- Task to complete -
I'd like every line from the material below that has "between" in it.

- Source information -
--- START ---

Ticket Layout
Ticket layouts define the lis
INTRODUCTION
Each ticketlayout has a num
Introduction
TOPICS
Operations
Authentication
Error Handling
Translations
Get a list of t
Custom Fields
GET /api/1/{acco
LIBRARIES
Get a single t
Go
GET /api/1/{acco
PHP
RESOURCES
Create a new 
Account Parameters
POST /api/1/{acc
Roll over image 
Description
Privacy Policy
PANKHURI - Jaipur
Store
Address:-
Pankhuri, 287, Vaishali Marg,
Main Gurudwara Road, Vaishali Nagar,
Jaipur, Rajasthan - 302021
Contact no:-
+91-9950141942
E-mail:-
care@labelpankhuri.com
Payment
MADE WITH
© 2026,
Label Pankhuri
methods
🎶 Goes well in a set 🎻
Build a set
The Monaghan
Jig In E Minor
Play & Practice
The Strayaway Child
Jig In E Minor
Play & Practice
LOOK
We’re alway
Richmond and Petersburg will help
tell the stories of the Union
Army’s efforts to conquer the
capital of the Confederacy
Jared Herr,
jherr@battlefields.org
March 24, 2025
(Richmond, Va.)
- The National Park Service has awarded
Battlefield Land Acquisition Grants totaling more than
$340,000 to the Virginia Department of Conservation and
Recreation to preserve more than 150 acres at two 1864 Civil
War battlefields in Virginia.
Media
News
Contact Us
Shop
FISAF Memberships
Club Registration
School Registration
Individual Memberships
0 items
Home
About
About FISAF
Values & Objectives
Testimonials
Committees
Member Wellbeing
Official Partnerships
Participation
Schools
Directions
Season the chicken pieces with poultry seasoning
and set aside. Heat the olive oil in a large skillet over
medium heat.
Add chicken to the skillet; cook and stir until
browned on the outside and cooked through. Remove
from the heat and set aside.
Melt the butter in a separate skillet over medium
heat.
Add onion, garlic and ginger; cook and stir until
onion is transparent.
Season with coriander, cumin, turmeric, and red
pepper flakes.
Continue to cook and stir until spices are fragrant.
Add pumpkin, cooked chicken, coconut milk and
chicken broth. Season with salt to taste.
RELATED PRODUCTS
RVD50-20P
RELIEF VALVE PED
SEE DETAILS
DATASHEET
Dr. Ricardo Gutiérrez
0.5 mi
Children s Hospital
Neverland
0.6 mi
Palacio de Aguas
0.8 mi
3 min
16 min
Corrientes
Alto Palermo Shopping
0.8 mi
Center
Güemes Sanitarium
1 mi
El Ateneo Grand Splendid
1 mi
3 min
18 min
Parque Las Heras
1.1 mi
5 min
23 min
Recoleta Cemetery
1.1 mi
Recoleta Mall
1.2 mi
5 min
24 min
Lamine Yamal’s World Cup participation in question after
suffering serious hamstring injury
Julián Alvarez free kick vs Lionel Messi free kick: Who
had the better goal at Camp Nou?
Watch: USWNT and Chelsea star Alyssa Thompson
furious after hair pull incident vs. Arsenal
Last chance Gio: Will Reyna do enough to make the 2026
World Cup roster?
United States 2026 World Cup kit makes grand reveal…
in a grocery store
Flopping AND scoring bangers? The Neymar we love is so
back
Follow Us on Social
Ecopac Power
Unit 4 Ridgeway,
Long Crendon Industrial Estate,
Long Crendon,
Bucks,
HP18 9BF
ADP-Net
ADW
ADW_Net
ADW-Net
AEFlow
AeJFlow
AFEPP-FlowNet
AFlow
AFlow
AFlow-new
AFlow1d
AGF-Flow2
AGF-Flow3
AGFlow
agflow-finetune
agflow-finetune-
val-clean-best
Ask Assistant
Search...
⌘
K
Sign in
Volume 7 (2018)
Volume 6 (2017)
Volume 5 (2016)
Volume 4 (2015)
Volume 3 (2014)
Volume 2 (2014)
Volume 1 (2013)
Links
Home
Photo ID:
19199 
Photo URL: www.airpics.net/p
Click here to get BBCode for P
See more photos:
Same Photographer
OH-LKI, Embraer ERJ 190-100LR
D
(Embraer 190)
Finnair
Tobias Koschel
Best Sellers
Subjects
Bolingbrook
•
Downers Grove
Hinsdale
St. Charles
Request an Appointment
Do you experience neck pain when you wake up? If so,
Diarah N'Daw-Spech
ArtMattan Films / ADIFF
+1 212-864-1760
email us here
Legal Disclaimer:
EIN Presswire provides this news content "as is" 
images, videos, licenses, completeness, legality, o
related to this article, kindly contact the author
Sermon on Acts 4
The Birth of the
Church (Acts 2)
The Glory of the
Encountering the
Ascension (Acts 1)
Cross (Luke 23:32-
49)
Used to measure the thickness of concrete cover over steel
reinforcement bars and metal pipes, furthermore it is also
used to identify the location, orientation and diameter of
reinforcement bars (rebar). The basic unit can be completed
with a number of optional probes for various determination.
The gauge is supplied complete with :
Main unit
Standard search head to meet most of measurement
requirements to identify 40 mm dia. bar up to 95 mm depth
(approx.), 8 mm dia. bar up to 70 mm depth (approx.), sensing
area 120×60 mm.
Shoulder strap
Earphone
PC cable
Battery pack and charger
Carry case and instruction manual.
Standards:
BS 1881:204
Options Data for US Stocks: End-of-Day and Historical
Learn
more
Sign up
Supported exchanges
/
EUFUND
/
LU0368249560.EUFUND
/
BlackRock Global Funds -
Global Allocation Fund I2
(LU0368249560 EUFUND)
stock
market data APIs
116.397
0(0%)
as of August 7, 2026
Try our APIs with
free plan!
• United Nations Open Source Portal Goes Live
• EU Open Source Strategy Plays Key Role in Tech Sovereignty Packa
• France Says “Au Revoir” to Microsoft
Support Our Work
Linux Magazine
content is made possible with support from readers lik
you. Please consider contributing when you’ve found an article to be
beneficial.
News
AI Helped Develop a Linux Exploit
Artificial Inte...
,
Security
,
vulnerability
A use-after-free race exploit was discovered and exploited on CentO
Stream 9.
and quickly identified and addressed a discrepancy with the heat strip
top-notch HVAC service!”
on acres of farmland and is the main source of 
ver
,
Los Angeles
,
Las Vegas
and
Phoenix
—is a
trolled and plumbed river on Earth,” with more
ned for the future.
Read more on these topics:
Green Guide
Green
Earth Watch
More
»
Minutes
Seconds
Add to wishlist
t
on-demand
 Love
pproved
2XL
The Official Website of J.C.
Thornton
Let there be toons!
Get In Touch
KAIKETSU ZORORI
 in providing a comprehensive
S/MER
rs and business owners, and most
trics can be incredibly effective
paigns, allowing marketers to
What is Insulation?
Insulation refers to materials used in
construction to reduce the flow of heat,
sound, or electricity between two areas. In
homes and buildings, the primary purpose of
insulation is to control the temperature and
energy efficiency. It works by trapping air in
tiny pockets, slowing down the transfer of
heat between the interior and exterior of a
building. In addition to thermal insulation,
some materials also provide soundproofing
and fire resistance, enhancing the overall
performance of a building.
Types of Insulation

--- END ---

- Response area -
sound, or electricity between two areas. In
heat between the interior and exterior of a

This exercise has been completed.